Rozpatrując Wszechświat jako układ inercyjny - energię można wytwarzać w każdym jego punkcie bez dostarczania jej z zewnątrz, z każdego dowolnie wybranego miejsca. Każde ciało niebieskie jest potencjalną ”motopompą„ dla pola "elektro-magneto-grawitacyjnego". Sposób powstawania grawitacji świetnie pokazują nam czarne dziury nierozerwalnie związane z galaktykami jako tarczami indukcyjnymi dla indukcji ich pola elektromagnetycznego które wywołuje grawitację jako uzupełnienie ciśnienia w tym polu. Centrum silnego pola elektromagnetycznego galaktyki "wybudza" z "przestrzennego uśpienia„ eter – fotony wyrzucając go w przestrzeń w obszarze w pobliżu płaszczyzny wiru co powoduje opadanie skrętnego wiru pola elektromagnetycznego i płynne zastępowanie w obszarze biegunów.

Każde pole magnetyczne jest dwu-torusowe w swej istocie mimo że na pierwszy rzut oka takim się nie wydaje. Prąd elektryczny (fotony) płynący wewnątrz ciał niebieskich jest najbardziej przyspieszony dokładnie w osi wirowania pola magnetycznego i jak każdy strumień prądu elektrycznego bez względu na to czy przepływa przez materialny przewodnik czy izolator (a przepływa przez każdy materiał i tylko charakterystyczna dla danego materiału rezystancja go ogranicza), jest to ruch postępujący-skrętny, akcelerujący najsilniej pole magnetyczne w centrum płaszczyzny styku obu toroidalnych połówek pola, co wystarcza dla wytworzenia siły kontrującej grawitację na orbicie geostacjonarnej. Właśnie z tego powodu w czarnych dziurach - największych wirach powstałych z obrotu pól magnetycznych, obecnych w galaktykach spiralnych i kwazarach, nawet światło ma problemy z zachowaniem swoich właściwości. Z tej przyczyny w osi wirowania każdej galaktyki spiralnej zwanej czarną dziurą, nie zobaczymy światła ponieważ siła pola elektromagnetycznego galaktyki tworzy tak wielki ciąg grawitacji jako bardzo silny ruch postępowy do wnętrza tornado-podobnego wiru czarnej dziury, że płyn przestrzenny zwany eterem, nie jest w stanie przekazać tych drgań na zewnątrz centrum wiru galaktyki. Widzimy to jako czarny wlot i wylot z wiru w centrum galaktyki. To nie jest kula powtarzam tylko wir elektromagnetyczny.

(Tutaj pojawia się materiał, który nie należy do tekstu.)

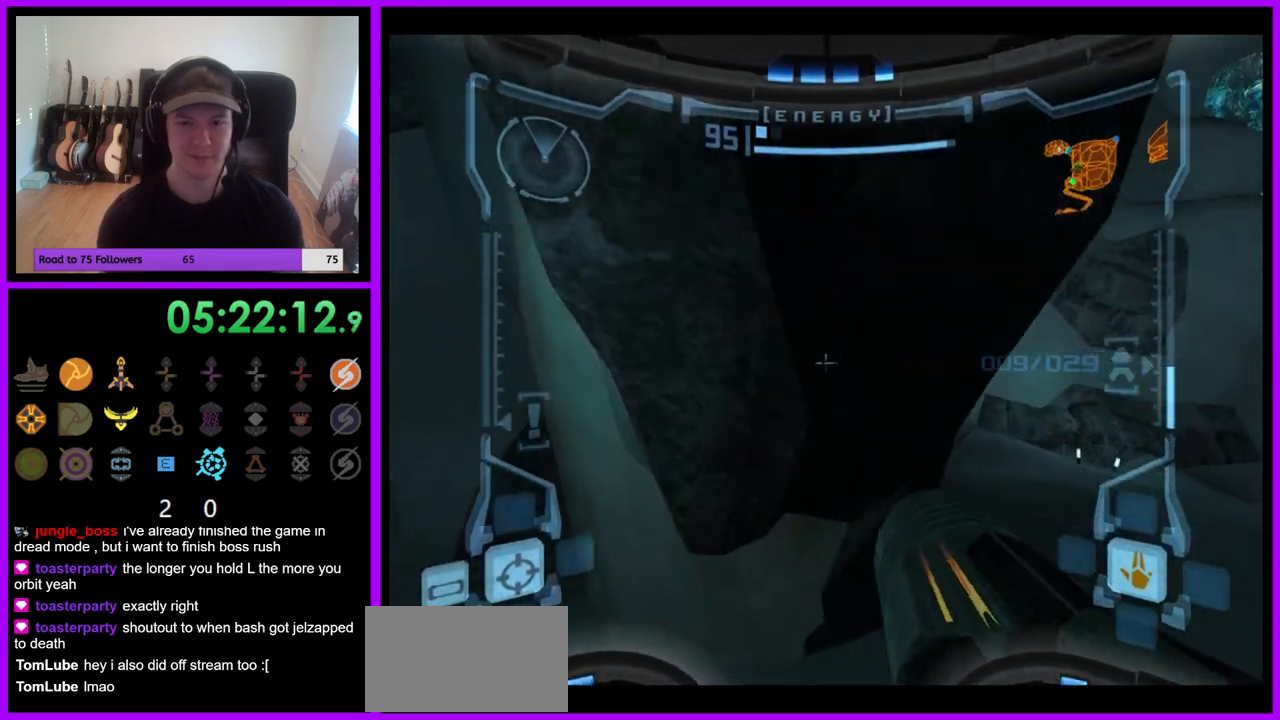
{"dt_ms": 500, "buttons": [], "left_stick": "up-right", "right_stick": "center", "events": [[433, "B", "down"], [483, "B", "up"], [500, "L1", "up"]]}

Galaktyki spiralne z immanentnymi czarnymi dziurami mimo że nie mają zgromadzonej masy w postaci kuli jak planety czy gwiazdy, prąd przebiegających przez nie włókien plazmowych wystarcza dla indukcji o wiele mocniejszego pola elektromagnetycznego a w efekcie znacznego spadku ciśnienia eteru w ścisłym centrum, wytworzenia bardzo silnego grawitacyjnego efektu. Galaktyki są formą elektromagnetycznych żyroskopów które poruszają eter wraz z gwiazdami otoczonych przez eter nieruchomy. Równowaga jest zachowana bez dodawania gigantycznej masy czarnym dziurom gdy obliczano mechanikę czarnej dziury bez uwzględnienia eteru. (Oczywiście nic to nie dało bo niedobór masy i tak pozostał.)

Identyczne pole elektromagnetyczne sterujące zjawiskiem grawitacji i przeciwstawiające się jemu, można wytworzyć technicznie w maszynie antygrawitacyjnej o czym niżej. Elektryczność nigdy nie jest oddzielona od magnetyzmu bo tak samo jak każdą inną energię tworzą ją fotony. Tak samo grawitacja jest szczątkowym energetycznie pochodnym zjawiskiem działania pola elektromagnetycznego. Nawet gdy dane ciało niebieskie nie posiada tak zwanego mierzalnego pola elektromagnetycznego, nie znaczy to że jego przewodność nie wywołuje indukcji jego pola w polu elektromagnetycznym planety - jak księżyc, a także w układach gwiazda- planeta, galaktyka - gwiazda. Przestrzeń kosmiczna to jest elektryczny układ naczyń połączonych. Ten prosty fakt naukowcy muszą sobie wbić do głowy na stałe.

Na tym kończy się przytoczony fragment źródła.